### Given records
========================
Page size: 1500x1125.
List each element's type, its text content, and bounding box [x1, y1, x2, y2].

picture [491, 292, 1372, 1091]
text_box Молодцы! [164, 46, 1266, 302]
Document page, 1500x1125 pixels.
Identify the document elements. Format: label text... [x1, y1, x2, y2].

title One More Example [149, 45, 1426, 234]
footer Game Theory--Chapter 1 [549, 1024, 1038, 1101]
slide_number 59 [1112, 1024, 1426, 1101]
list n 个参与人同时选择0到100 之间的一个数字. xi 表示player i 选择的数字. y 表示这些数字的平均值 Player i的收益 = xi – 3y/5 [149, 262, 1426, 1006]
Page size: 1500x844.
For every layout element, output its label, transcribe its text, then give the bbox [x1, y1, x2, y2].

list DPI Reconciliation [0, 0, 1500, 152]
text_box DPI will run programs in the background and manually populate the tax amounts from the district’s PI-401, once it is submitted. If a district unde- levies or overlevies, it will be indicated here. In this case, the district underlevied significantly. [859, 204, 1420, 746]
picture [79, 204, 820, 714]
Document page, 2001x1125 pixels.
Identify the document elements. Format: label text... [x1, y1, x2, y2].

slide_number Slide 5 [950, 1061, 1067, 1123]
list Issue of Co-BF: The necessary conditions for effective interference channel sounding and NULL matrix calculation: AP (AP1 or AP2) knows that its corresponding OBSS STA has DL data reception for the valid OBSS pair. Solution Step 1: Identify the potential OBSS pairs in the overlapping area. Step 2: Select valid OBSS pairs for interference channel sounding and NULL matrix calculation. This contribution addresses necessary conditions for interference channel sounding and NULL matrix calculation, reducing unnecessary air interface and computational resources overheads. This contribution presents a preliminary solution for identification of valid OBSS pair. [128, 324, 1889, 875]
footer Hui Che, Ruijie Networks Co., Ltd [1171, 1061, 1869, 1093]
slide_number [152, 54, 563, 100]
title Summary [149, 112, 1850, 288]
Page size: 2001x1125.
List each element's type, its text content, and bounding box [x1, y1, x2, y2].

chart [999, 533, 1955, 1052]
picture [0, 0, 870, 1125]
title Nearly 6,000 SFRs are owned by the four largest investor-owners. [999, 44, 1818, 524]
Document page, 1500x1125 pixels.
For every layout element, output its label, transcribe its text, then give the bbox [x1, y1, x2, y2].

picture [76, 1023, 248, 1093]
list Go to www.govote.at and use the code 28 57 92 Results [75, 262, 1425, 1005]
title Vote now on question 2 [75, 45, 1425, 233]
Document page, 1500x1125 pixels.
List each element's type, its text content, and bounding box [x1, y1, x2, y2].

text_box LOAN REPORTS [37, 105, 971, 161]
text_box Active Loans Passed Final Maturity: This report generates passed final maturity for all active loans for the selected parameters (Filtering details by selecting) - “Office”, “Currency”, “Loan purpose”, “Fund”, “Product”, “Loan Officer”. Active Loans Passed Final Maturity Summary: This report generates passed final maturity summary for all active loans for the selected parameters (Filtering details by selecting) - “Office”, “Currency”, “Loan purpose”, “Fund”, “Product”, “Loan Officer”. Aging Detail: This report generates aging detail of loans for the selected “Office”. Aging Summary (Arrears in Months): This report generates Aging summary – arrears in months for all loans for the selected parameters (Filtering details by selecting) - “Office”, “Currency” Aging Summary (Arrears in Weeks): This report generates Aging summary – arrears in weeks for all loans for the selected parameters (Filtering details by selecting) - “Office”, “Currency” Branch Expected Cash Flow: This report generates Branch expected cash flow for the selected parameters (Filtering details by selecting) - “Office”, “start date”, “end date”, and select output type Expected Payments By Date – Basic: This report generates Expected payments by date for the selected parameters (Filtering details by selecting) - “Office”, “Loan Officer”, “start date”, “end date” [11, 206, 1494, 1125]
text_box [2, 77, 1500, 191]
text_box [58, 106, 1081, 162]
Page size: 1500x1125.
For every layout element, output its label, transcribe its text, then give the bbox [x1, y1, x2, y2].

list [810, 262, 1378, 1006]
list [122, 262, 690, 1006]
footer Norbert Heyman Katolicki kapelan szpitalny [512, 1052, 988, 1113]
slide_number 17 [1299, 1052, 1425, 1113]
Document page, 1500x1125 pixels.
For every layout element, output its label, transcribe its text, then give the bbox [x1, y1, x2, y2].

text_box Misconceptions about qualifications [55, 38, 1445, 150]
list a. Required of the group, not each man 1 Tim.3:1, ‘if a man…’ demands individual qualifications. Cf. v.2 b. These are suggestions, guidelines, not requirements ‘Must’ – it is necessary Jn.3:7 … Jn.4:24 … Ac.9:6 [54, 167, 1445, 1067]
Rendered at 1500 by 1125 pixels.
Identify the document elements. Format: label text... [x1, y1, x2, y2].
========================
### Task prompt
The lines from the one holding "Rendered at 1500 by 1125 pixels." to the end of the entries are to be repeated exactly, with both ends included and nothing else.

### Exercise result
Rendered at 1500 by 1125 pixels.
Identify the document elements. Format: label text... [x1, y1, x2, y2].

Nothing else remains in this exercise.